Der von den Medien abgeschottete Slowene war als Top-Favorit der vergangenen Tournee mental überfordert und hatte damals im ersten Springen alle Siegchancen verloren. Kobayashi tritt dagegen unverkrampft auf. Er lobte soeben in Engelberg nach seinem Weltcupsieg die imposante Felsenkulisse, und dabei gelang ihm eine für einen Berufsanfänger erstaunliche, leicht Völker verbindende Überleitung: «In so einer schönen Landschaft die japanische Hymne zu hören, darüber habe ich mich sehr gefreut.»

Kraftvoll aus der Ferse heraus

Zum Skispringen kam Kobayashi nicht durch die Sichtung ehrgeiziger Trainer aus einem Vereins- und Verbandssystem wie in Europa, sondern durch seinen Vater, der zu Hause in der Präfektur Iwate im Norden Japans als Sportlehrer arbeitet und insbesondere den Sport im Schnee lehrt, somit natürlich auch seine eigenen vier Kindern: Tochter Yuka wurde direkt Skispringerin, der Älteste, Junshiro, Ryoyu und dessen jüngerer Bruder gingen den Umweg über die Nordische Kombination. Schulbank und Schanzentisch waren also die Pole in der Jugend des Ryoyu Kobayashi, was ein Grund dafür sein mag, dass er nun schon dermassen sicher vorneweg springt.

Er hat in den vielen Übungen auf der Schulschanze keinen neuen Stil erfunden, sondern eher instinktiv ein Detail verbessert, nur: Es war das entscheidende Detail im Sprungablauf, die Ouvertüre - das Losschnellen vom Schanzentisch. Wer beim Absprung etwas Entscheidendes falsch macht, der kann sich noch so flach auf die Luft legen, er wird nicht weit kommen. Wer umgekehrt beim Absprung alles richtig macht, der ist auf dem Weg zum Sieg. Und weil Ryoyu Kobayashi es zurzeit als Einziger raus hat, besonders kraftvoll aus der Ferse heraus hochzuschnellen, muss er seine Ski auf dem Weg hinauf in die Luft nicht lange einsammeln, sondern er hat deren Spitzen besonders schnell rechts und links auf Ohrenhöhe und ist in der Folge höher und schneller unterwegs als alle anderen.

Jugendliche Unbekümmertheit

Sollte er tatsächlich als erster Japaner seit Kazuyoshi Funaki vor 21 Jahren die Tournee gewinnen, dann wird er noch europäischer aus sich herausgehen, und Japans Traditionalisten werden ihm den Landungsjubel hoffentlich nachsehen. Denn in dieser Gestik steckt ja auch das, was ihn stark macht: jugendliche Unbekümmertheit, die wiederum als Gegengift bei starken Selbstzweifeln hilft. Dieses ständige Hadern mit sich und dem eigenen Absprung bremst derzeit jedenfalls die meisten Konkurrenten. Kobayashi aber sagt: «Druck spüre ich nicht.»

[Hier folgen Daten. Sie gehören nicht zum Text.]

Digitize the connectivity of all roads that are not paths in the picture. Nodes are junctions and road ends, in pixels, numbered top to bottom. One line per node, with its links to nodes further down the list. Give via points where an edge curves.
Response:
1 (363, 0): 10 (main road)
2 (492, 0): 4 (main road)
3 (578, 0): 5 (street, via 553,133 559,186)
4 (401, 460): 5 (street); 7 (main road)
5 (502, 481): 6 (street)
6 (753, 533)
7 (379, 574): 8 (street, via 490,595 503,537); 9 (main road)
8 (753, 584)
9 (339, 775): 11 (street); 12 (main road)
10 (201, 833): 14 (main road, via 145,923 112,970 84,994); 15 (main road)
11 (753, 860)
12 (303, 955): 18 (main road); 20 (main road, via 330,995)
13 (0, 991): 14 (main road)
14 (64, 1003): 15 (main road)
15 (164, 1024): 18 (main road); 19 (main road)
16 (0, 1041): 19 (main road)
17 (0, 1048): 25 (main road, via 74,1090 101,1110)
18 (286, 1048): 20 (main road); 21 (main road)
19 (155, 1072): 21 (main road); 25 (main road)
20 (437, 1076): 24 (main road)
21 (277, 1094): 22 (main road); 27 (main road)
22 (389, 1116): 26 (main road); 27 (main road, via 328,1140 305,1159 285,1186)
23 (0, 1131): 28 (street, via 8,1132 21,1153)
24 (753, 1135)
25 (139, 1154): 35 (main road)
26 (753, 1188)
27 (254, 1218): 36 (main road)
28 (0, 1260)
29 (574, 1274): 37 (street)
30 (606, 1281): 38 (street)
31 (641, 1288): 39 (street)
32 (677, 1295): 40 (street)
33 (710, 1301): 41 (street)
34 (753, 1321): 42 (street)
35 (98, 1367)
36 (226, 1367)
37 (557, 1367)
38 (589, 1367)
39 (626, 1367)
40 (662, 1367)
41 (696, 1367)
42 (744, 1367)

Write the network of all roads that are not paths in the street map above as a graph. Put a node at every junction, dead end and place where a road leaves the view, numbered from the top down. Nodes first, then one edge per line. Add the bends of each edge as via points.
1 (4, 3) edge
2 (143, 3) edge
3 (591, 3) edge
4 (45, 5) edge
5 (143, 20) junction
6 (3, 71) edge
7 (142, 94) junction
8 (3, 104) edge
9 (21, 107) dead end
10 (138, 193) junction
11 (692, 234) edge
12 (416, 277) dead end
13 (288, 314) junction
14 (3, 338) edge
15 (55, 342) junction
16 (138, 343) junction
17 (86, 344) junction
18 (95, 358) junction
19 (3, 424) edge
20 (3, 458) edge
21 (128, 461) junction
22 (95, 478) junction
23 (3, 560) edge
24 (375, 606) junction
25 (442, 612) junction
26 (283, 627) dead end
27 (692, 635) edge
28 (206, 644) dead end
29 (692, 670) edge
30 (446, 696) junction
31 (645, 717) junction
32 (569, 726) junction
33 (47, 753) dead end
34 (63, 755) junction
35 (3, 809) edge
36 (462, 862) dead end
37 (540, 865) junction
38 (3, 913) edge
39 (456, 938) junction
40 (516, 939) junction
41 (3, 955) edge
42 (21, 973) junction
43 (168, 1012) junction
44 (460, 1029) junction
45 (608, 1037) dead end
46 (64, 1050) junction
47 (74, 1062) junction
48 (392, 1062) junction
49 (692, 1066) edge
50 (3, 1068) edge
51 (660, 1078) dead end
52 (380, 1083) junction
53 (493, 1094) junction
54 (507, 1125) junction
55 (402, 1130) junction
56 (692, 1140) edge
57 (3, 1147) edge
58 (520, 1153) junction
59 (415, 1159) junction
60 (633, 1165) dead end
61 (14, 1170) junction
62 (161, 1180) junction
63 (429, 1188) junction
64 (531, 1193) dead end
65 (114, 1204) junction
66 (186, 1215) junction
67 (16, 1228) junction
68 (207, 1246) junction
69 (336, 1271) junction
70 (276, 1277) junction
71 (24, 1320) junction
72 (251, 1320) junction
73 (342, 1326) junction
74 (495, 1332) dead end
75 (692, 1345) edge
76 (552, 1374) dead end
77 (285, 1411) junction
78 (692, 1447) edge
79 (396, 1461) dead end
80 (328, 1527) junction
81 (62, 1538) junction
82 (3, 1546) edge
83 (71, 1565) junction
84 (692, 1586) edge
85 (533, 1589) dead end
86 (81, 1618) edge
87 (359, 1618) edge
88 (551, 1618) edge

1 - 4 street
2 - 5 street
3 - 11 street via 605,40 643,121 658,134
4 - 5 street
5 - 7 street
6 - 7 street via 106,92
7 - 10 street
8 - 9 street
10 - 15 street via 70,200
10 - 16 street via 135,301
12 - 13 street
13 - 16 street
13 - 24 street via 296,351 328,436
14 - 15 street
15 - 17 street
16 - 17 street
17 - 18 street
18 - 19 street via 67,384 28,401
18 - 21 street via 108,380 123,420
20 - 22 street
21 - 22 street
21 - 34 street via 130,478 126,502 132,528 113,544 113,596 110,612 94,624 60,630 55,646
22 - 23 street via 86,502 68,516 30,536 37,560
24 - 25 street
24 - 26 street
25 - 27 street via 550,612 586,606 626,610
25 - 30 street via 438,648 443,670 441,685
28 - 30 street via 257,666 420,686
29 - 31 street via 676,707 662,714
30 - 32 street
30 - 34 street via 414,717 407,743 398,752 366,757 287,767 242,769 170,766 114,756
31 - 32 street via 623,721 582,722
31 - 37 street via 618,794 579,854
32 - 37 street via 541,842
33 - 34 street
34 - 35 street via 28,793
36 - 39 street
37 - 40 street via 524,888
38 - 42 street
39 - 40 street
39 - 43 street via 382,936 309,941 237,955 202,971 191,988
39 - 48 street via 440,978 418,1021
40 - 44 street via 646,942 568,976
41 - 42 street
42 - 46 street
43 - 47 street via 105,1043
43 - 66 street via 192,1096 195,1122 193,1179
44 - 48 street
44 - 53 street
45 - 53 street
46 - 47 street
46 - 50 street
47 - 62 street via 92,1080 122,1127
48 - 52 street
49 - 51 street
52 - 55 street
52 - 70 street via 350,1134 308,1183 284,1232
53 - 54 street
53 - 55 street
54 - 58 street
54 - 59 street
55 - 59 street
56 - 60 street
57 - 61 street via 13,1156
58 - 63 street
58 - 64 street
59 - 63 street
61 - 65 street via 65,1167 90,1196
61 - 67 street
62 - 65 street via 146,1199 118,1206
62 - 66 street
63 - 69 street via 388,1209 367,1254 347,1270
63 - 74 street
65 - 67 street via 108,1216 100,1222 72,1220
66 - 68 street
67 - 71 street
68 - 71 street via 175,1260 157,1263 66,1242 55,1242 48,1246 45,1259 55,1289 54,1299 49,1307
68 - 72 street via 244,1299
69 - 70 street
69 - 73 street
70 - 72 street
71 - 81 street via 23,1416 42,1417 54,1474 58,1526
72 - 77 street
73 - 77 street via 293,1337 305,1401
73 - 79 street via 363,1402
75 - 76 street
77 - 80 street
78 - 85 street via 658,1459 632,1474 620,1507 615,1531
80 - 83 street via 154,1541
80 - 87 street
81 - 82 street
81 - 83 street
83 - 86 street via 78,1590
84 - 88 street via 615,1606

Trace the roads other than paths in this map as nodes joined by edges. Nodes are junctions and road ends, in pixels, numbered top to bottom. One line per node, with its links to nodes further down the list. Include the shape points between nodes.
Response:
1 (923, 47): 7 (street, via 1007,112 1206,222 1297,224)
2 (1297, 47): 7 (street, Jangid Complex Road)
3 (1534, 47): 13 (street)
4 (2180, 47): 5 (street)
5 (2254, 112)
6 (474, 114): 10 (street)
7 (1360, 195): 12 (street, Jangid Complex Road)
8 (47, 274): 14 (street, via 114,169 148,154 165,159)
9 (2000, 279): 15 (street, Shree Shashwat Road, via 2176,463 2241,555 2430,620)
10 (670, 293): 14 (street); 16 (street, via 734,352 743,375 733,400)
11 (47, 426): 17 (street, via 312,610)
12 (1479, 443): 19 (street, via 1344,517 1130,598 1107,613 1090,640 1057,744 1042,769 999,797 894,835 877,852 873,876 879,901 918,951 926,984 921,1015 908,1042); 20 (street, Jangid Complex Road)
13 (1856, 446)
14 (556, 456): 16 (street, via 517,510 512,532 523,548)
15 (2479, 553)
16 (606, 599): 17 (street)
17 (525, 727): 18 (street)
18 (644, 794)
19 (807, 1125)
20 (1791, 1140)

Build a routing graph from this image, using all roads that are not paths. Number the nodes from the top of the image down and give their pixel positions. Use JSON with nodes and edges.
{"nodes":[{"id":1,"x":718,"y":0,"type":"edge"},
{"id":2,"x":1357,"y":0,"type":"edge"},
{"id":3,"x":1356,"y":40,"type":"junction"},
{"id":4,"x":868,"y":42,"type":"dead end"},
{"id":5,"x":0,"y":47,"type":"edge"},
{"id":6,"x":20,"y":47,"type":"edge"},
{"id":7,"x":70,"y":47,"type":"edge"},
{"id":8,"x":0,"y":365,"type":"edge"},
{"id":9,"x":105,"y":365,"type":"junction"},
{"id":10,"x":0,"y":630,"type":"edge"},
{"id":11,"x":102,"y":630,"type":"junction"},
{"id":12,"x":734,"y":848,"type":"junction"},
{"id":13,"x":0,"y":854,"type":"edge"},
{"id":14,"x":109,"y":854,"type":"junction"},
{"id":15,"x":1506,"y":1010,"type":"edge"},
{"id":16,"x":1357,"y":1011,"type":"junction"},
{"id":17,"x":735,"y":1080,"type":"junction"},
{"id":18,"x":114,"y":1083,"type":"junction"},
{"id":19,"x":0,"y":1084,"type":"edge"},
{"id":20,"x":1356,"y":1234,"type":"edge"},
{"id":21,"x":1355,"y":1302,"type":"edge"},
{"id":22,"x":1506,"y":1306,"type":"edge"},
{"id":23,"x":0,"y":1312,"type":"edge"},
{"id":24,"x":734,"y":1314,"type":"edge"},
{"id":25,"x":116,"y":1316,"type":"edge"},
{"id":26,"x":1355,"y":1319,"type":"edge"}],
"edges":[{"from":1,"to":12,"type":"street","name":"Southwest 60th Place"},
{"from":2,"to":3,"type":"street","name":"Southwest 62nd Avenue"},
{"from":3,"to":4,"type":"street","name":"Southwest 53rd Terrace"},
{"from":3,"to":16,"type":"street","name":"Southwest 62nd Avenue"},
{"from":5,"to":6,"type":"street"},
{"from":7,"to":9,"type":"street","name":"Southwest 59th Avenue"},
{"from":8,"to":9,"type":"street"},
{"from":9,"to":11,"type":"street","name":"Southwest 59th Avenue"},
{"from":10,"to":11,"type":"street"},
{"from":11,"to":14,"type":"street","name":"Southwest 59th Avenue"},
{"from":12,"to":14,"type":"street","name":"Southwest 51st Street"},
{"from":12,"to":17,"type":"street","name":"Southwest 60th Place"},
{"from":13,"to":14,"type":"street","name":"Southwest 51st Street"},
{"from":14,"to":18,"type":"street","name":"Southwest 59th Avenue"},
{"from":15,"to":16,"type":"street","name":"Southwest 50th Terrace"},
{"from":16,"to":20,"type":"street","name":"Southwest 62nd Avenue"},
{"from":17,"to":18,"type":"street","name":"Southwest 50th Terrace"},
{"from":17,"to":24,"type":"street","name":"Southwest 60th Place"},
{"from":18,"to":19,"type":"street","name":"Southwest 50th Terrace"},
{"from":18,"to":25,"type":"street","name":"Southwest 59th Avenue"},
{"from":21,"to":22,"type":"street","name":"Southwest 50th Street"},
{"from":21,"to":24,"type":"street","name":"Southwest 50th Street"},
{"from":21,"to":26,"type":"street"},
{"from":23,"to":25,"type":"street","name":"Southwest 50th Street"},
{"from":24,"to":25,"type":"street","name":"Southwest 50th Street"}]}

Die Traditionalisten zu Hause sollten auch deshalb nicht böse sein, weil Kobayashis sonstiges Auftreten weit entfernt von Eitelkeit ist. Auch er relativiert ja alles, was nach Überheblichkeit klingen könnte, weshalb noch die vorsichtigen und demütigen Worte erwähnt werden müssen, die er an die Sache mit dem «Druck», den er nicht verspüre, anhängte: «... oder ich versuche, so etwas wie Druck nicht zu empfinden.» Und Vorbilder im Skispringen kann er gleich mehrere aufzählen, eines ist «Kamilsan», Herr Kamil, also Kamil Stoch, der Grand-Slam-Sieger der Tournee 2018 und dreimalige Olympiasieger.

Ist er zu schlagen?

Überhaupt ist es ja nicht garantiert, dass dieser grosse Favorit am 6. Januar in Bischofshofen, am Ende der Tournee, ganz oben steht. Auch Ryoyu Kobayashi suchen manchmal Bedenken heim. Im ersten Springen von Engelberg am Samstag war er nur Siebter geworden, weshalb er abends lange nicht einschlafen konnte. Den Kyodo News berichtete er, er habe den Anlauf als das Problem für die geringe Weite ausgemacht und deshalb im Dunkeln die ganze Zeit darüber nachgedacht. Allerdings, anders als bei vielen Konkurrenten muss das Wachliegen geholfen haben. Am nächsten Tag sprang er Schanzenrekord.

Vermutlich ist er dann doch nicht zu schlagen.